From the buoyed entrance channel in the Gulf of Panama (Pacific side), the Prinsendam traveled 8.2 miles up the channel to the Miraflores locks, passing under the Bridge of the Americas. We did this during the morning darkness. The Prinsendam lifted anchor about 4:45 AM.
During the early morning start toward the locks, the crew set up stations with coffee, hot tea and “Panama Rolls”; delicious pastries filled with sweet cream cheese.
The two-stage Miraflores lock system, including the approach wall is 1.1 miles long, with a total lift of 54 feet at mid-tide.
An early morning view of the Miraflores locks as we approached. Notice the neon arrow directing the ship to the proper lane.
Kay said the arrow looked like an old Bar sign. If it were only flashing!
Inside the Miraflores locks
The artificial Miraflores Lake is the next stage, 1.0 miles along and 54 feet above sea level. Here you can see the lake beyond the gates which are opening. It is just now becoming daylight.
This photo shows some of the work being done on the new lock expansion project which is underway. This is the area where the new locks will enter Miraflores Lake beyond the current Miraflores locks. The new locks are expected to be operational in 2014. They will allow much larger ships to transit the Canal.
The single-stage Pedro Miguel lock, which is 0.8 miles long is the last part of the ascent with a lift of 31 feet up to the main level of the canal.
Here is one of the “mules”, the locomotives which attach to the ships and their purpose is not to pull the ship through the canal but to ensure that the ship stays centered in the canal. The ship actually moves through the canal under its own power. The current “mules” cost $2.2 million each.
The Gaillard *Culebra) Cut slices 7.8 miles through the contented divide at an altitude of 85 feet, and passes under the Centennial Bridge.
The Chagres River, a natural waterway enhanced by the damming of Lake Gatun, runs west about 5.3 miles, merging into Lake Gatun.
Gatun Lake, an artificial lake that was formed by building the Gatun Dam, carries vessels 15.0 miles across the isthmus.
The Gatun locks, a three-stage flight of locks 1.2 miles long, drop ships back down to sea level.
The workers still use a row boat to bring the rope to the ship which then hauls the 1 inch steel cable which is connected to the “mule”.
This view from the stern shows another freighter behind us, just waiting for us to clear this lock so it may descend.
This was an interesting photo. This ship was in the lane beside us, all ships this morning were transiting from the Pacific to the Atlantic ocean. It appears the ship is on the railway and about to take a rollercoaster ride!
This photo illustrates the lock operation. We have just passed through the locks and are now at sea level. They are in the process of closing.
This photo shows an empty lock between the Prinsendam and a freighter which is just entering the canal at sea level to continue on to the Atlantic. A 2.0 mile channel forms the approach to the locks from the Atlantic side.
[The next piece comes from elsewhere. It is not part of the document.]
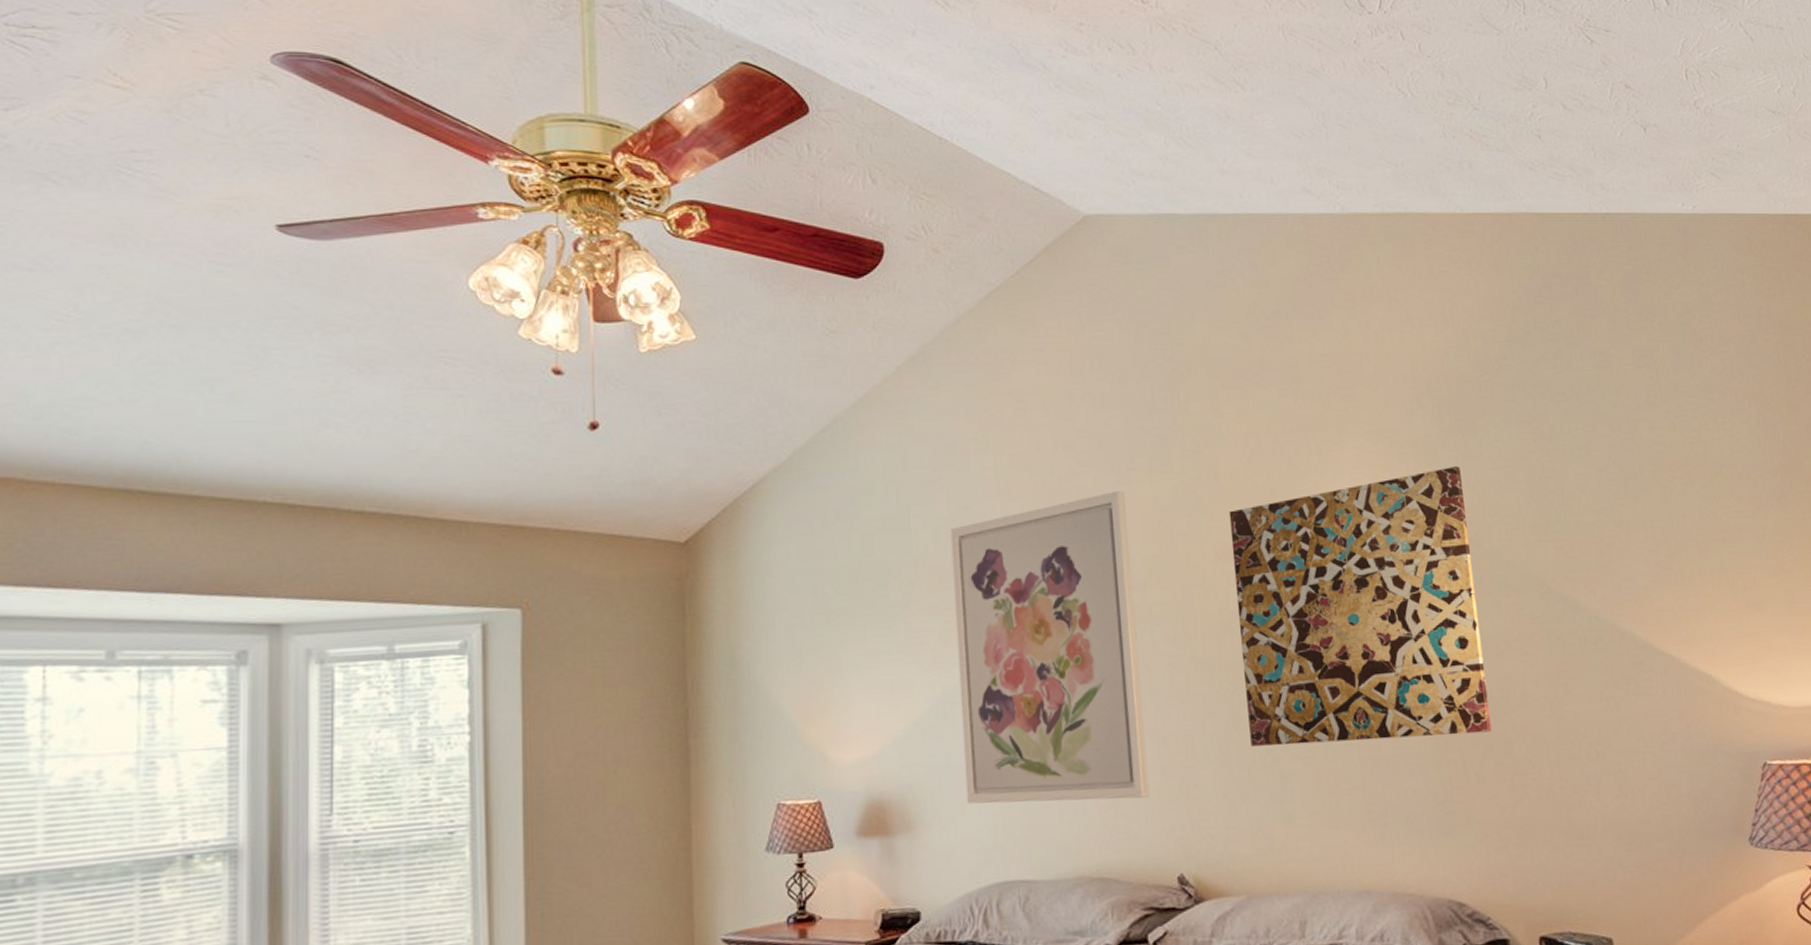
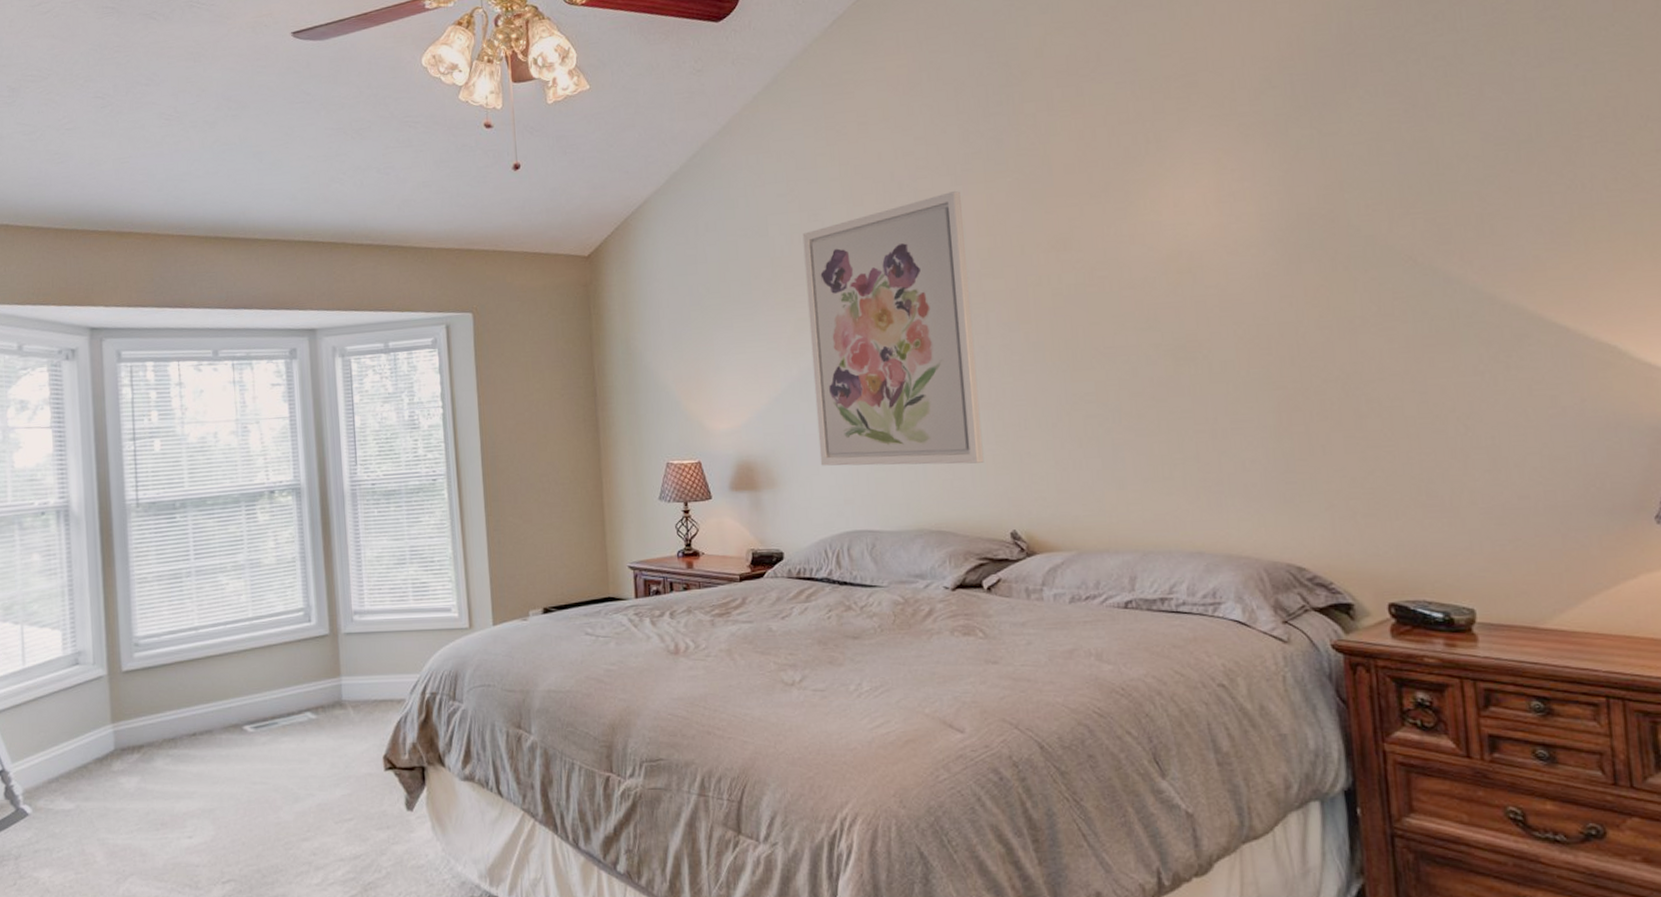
wall art: present [1229,466,1492,747] -> none [1063,143,1342,419]

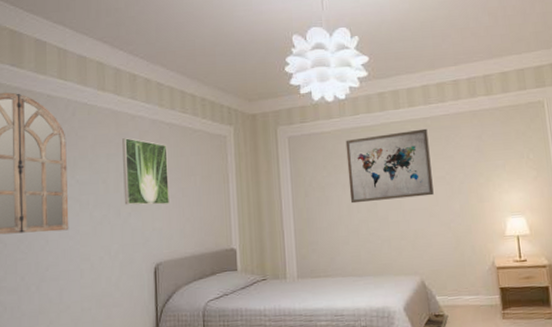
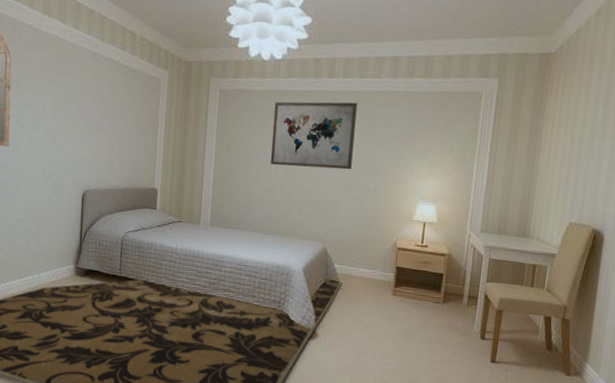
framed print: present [122,138,169,205] -> none [60,67,104,137]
Limon Bay, a huge natural harbor, provides an anchorage for some ships awaiting passage, and runs 5.4 miles to the outer breakwater. There were dozens of ships waiting to make the transit from the Atlantic to the Pacific. The total length of the canal is about 50 miles.
I don’t know the exact fare for our crossing the canal, but the captain estimated it to be between $150-$200 thousand dollars.
I apologize for not posting sooner. We have been quite busy with the canal crossing and getting ready for our soon to arrive departure on the 12th. We have had a great week. We had the honor of having Firmin Van Walle, the Hotel Manager join our table for lunch during the Mariner Luncheon. Firmin is the number two man onboard the ship, behind the captain. The captain is responsible for the physical well being of the ship and Firmin is responsible for everything relating to the guests. This includes overseeing all food services, entertainment, rooms, and front office. It was very enjoyable and informative to have some one on one time with him.
We had our luggage delivered to the room this afternoon and have begun the arduous process of packing for the return home. It has gone well and we should be ready for departure early Saturday morning. Until then, we arrive in Aruba tomorrow and Kay and I are touring the island with another couple by taxi. Hopefully I will have time to post some photos.
Oh, for those of you in Soleil, I will get the weather station updating as soon as possible. I apologize for it being down for the past two weeks. I honestly was surprised that it lasted almost two months with any intervention. See you all soon.